The present invention relates generally to voltage transfer switches, and more particularly, to AC voltage source transfer methods for switch systems having a transformer downstream of the transfer switch.
Voltage transfer switches are commonly used to switch between a primary and one or more alternate power sources in the event of failure or instability of the primary source. Such transfer switches are commonly used in applications that require continuity of power, such as in hospitals and critical processes in both industrial and commercial settings. For example, in a power system having a primary voltage source and one alternate voltage source, fist and second switches are associated with the primary and alternate voltage sources, respectively. The switches are activated by a controller, such that upon a failure of the primary source, the first switch is opened to remove the primary voltage source from a load and the second switch is subsequently closed to connect the alternate source to the load, hence maintaining power to the load.
The “static switches” used for this switching function typically employ silicon controlled rectifier (SCR) devices. The controller applies signals to the SCRs' gate terminals to gate them into conduction and to commutate them off as necessary based on the condition of the primary and alternate voltage sources.
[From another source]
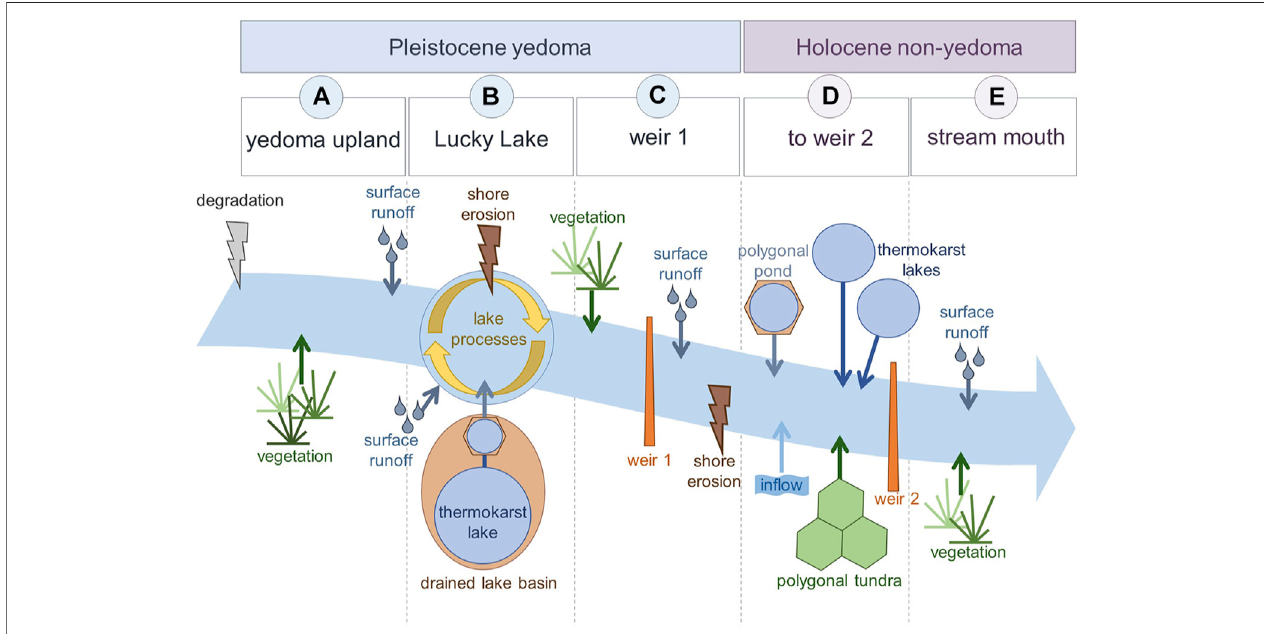
FIGURE6| Topviewschemeofthe fl owpathwith (A) yedomathawstreamashydrologicalstartofthe fl owpath, draininginto (B) theLuckyLake,draininginto (C) the Lucky Lake stream on Pleistocene yedoma to weir 1, and further on (D) Holocene non-yedoma to weir 2, and fi nally to (E) the stream mouth to the Olenyokskaya Channel. Arrows symbolize the input of OC from different sources. Whereas input from surface runoff and vegetation occurs at each sampling point, input from degradation of the yedoma upland, lake shore and stream bank erosion, in fl ows, thermokarst lakes, polygonal ponds, and polygonal tundra occur selectively.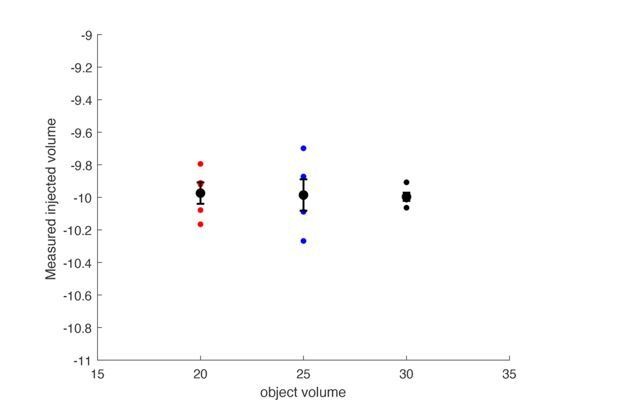
The plethysmograph was filled with either a 20, 25 or 30mL object to approximate a 20, 25, or 30 gram mouse.The plethysmograph was injected with 10mL of air and the change in pressure was integrated to calculate a tidal volume. The calculated tidal volumes were all centered at 10mL’s and the size of the object did not impact the calculated volume.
Generally, the second switch is turned on as soon as possible after the load is disconnected from the primary source in an attempt to minimize the voltage disruption at the load side. In some situations, however, the timing of turning off the first switch and turning on the second switch is optimized based on the make-up of the system. For example, in systems having a transformer connected downstream of the switches, switching may be optimized to prevent the transformer from saturating due to the dc flux built up during the transfer event. Such transformer saturations are highly undesirable since they can cause large saturation currents to flow, which in turn can cause system failure due to source overloading or upstream protective breakers tripping.
In such optimized system, the additional delay that results from waiting for the optimum point to transfer may cause increased output voltage waveform disturbance and load current discontinuity, which are not acceptable to some critical loads. Additionally, when SCRs are used in such a voltage transfer switch optimized for minimum downstream transformer saturation currents, there are cases where the SCRs will not naturally commutate off for a significant period of time. This may prevent the controller from turning on the appropriate alternate source SCRs at the optimum time without creating a cross conduction situation, thus extending the transfer time.
The present application addresses these shortcomings associated with the prior art.